### EXTRACT PROVIDED

Sixteen miles seemed hard. Lots of vertical seemed harder. There is also something exciting about trying to do “linkups”. So I figured for my first foray into this sort of challenge I’d try to “link” Rattlesnake Ledge, Little Si and Big Si as three trail runs.
Given than Rattlesnake is something like six miles away from Little Si, I figured it would be best to drive between them. I’ve done each of these a number of times as individual hikes, so the logistics would be straight forward. It was purely a question of endurance.
I rented a car and ruminated on this idea for almost a week before the fateful Sunday came on March 22nd.
The first leg was an easy bit of warm up. I’ve only done this trail once, about seven years ago. It as a little out of the way, but this part of Rattlesnake Mountain borders the cedar river watershed, and so is mostly off limits to recreational humans. In other words, it’s beautiful. A quick two mile / 1050′ of vert took me to the the top of a rocky outcropping on the east end of the mountain.
The trail was soft and well packed, if slightly cambered. To my surprise, I quickly stripped down to a t-shirt and gloves. It was like 44F! Lesson learned. The “summit” in this case was just a rocky outcropping. The mountain is long and the true summit, replete with cellphone towers, is a few miles off. I elected to skip that bit.
The ledge was crawling with families and people gingerly scrambling around the rocks. One particularly tough looking fellow in a hoodie and basketball shoes frowned at a two foot gap in the rocks.
“Man…” he said “I jump off of buildings into pools, and I’m scared of this shit? That’s stupid.”
He then jumped across. Point taken. When you’re up high, even on a “civilized” trail, you feel exposed in the mountains. This is something that only experience can temper. I’m still working on the cold temps.

######

WORK INSTRUCTIONS:
1. Could you extract the passage of the trail-run account from "He then jumped" to "the cold temps.", word for word?
2. How might the Rattlesnake Ledge trail-run account go on from here? Write the next part, picking up right after its final sentence.

### RECORDED INFORMATION

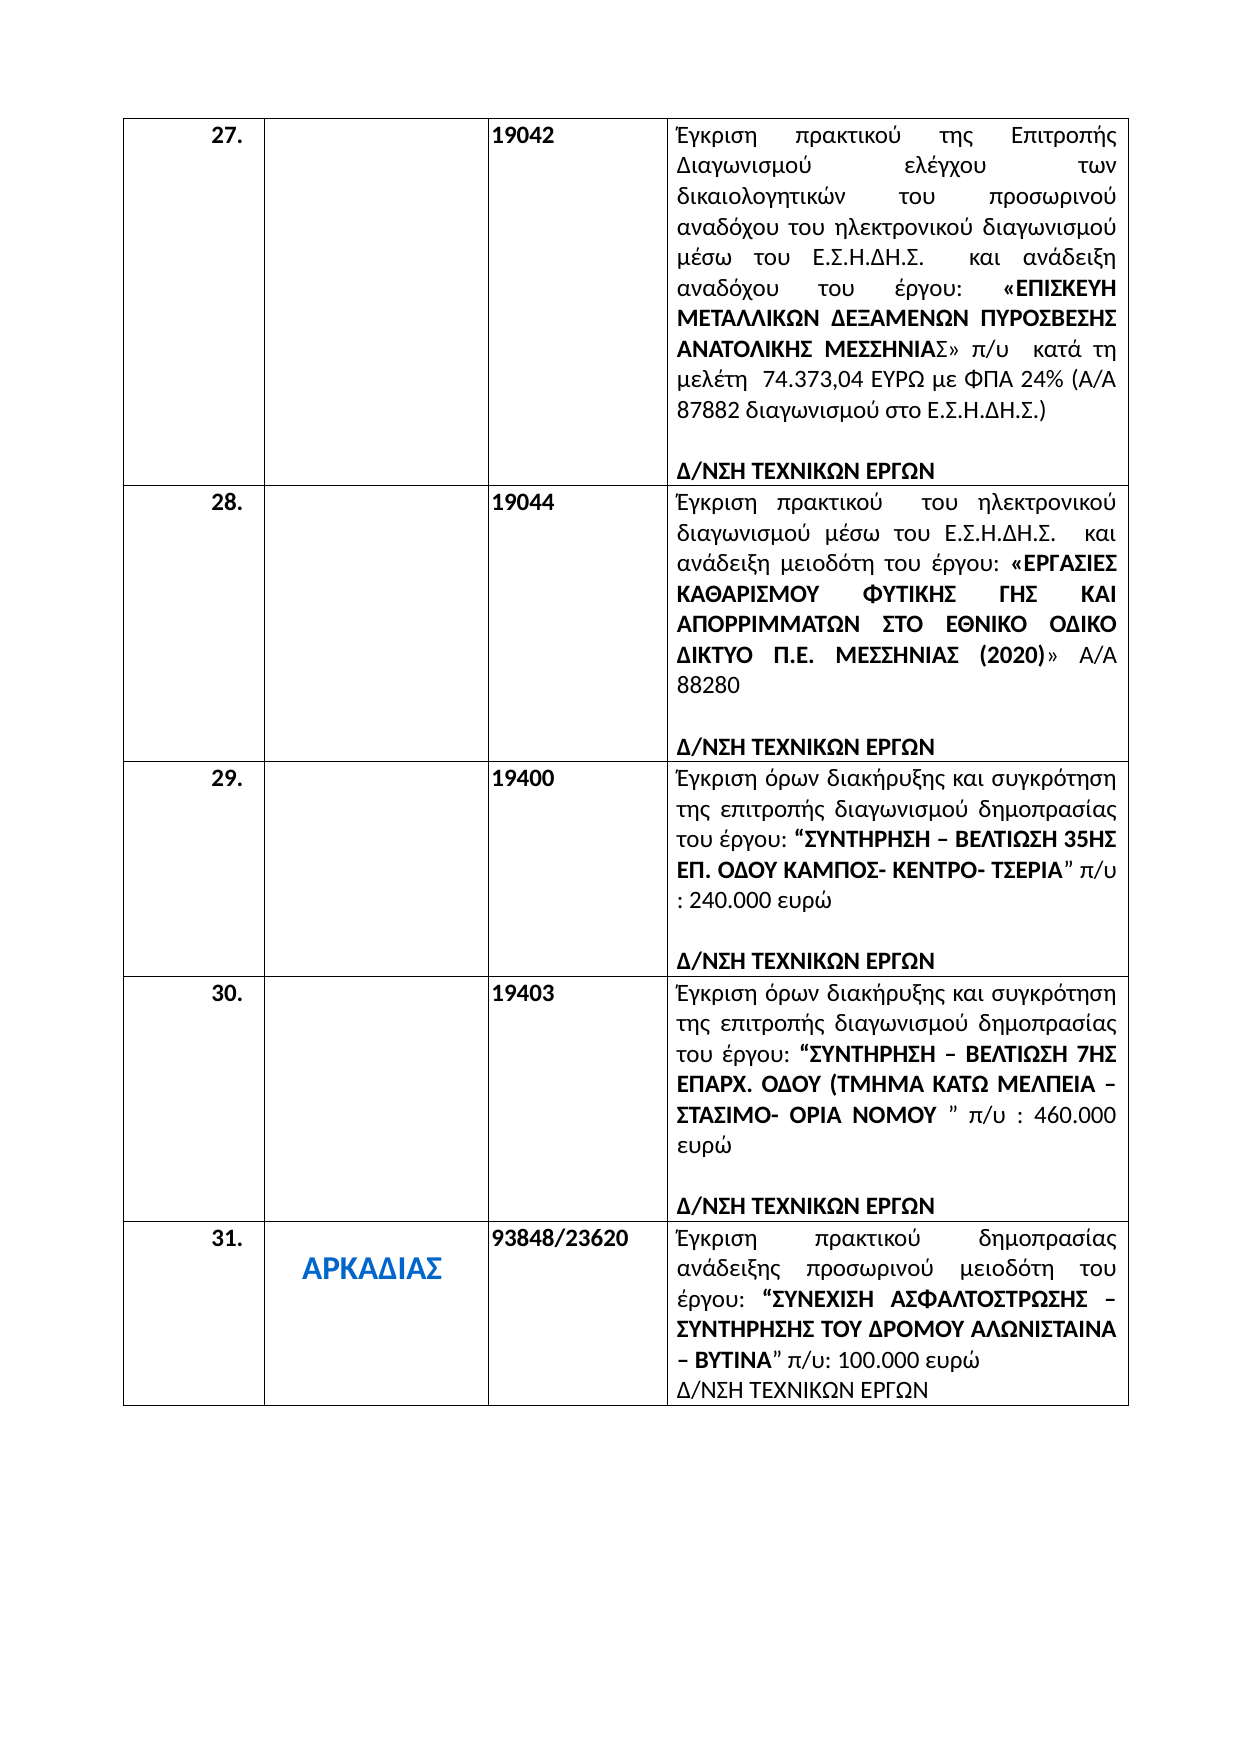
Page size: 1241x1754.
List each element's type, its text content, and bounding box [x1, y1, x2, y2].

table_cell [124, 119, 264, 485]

######

ANSWERS TO THE EXERCISES:
1.
He then jumped across. Point taken. When you’re up high, even on a “civilized” trail, you feel exposed in the mountains. This is something that only experience can temper. I’m still working on the cold temps.

2.
The downhill was a ton of fun. I caught up with another trail runner who managed to clear a path through the lines of day hikers. He had one tough dog.
Four miles in about fifty minutes. Not a bad warm up.
I dove into the Jeep, ripped open a gel and started driving back towards North Bend Way. Little Si was next. I was a bit worried about parking. There are two parking lots for the trail. Climbers I’ve met have sworn off this area because of all the “hikers” that descend on the area. Parking is impossible. There are even street signs that ask you to consider a different hike.
Of course, you could be really lucky, like I was.
I haven’t done this trail in a few years, and certainly have never tried to run the whole thing. I hadn’t realized how technical it was. “Rhinolite” shards were everywhere. When there was a bit of buffed out trail, it was probably best to avoid it.
I had HOKAs on, so I didn’t pay much attention to the rocks. Besides, once you swing around the climbing area by Doug Hansen’s bench, the trail leaves the rock fall zone and becomes much easier. The summit was fun. Some guy even cheered me on. “Looking good! Nice job!”.
The summit was blanketed in a cloud of cigarette smoke from a youthful posse of scramblers who was reveling in their weekend adventure.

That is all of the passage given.